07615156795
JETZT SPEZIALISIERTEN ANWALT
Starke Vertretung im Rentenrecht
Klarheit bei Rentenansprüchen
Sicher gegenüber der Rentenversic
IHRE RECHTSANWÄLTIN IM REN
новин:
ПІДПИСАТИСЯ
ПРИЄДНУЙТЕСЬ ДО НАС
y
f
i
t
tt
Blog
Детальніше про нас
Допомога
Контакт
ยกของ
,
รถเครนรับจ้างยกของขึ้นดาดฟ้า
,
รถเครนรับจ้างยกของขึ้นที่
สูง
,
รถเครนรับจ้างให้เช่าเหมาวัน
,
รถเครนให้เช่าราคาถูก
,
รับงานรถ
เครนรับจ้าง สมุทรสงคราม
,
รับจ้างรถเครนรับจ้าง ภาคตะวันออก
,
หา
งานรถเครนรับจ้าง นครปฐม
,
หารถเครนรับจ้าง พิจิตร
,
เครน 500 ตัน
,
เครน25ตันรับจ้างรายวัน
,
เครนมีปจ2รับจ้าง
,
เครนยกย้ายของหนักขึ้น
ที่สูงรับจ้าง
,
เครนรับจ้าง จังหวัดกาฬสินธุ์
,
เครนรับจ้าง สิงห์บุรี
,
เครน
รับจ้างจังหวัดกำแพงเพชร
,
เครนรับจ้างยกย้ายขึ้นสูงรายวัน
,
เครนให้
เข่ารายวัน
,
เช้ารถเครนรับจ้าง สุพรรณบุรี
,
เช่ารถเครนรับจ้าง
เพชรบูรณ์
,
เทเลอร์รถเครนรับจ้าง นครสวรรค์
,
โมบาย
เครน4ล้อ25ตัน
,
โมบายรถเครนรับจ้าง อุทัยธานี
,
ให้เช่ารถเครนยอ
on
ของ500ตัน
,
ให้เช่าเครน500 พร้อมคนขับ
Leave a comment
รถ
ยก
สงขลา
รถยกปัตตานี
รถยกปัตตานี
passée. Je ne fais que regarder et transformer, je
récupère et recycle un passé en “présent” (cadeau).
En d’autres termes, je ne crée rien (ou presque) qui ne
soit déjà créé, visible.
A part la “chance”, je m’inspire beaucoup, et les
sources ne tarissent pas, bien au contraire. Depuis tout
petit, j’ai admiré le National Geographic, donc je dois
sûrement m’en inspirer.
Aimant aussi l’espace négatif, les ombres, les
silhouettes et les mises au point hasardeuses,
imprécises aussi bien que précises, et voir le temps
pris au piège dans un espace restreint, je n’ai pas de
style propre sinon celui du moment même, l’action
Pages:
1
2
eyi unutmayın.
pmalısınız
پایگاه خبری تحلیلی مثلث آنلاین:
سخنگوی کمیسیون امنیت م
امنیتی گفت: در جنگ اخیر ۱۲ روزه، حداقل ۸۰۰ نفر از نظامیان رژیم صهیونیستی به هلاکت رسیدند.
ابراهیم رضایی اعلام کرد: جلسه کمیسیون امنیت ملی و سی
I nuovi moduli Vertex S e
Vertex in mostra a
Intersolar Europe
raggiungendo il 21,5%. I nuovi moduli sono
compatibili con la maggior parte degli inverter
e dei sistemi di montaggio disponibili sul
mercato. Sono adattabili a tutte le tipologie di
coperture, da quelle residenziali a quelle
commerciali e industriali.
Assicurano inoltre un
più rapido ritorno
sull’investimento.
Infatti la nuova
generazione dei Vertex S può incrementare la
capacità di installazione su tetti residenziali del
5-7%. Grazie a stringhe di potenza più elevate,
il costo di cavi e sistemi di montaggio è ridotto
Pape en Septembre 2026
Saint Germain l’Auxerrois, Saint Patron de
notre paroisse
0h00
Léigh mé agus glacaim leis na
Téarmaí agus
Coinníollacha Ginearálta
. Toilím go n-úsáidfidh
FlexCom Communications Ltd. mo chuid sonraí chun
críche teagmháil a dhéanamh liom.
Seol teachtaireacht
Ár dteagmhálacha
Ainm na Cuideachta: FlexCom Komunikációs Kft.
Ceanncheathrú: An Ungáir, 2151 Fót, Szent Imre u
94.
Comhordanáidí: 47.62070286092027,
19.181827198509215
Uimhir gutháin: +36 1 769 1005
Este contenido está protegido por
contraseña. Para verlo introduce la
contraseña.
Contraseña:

Task description: The number of lines in the records that include "bien" is what is needed, with no other words.

Answer to this exercise: 2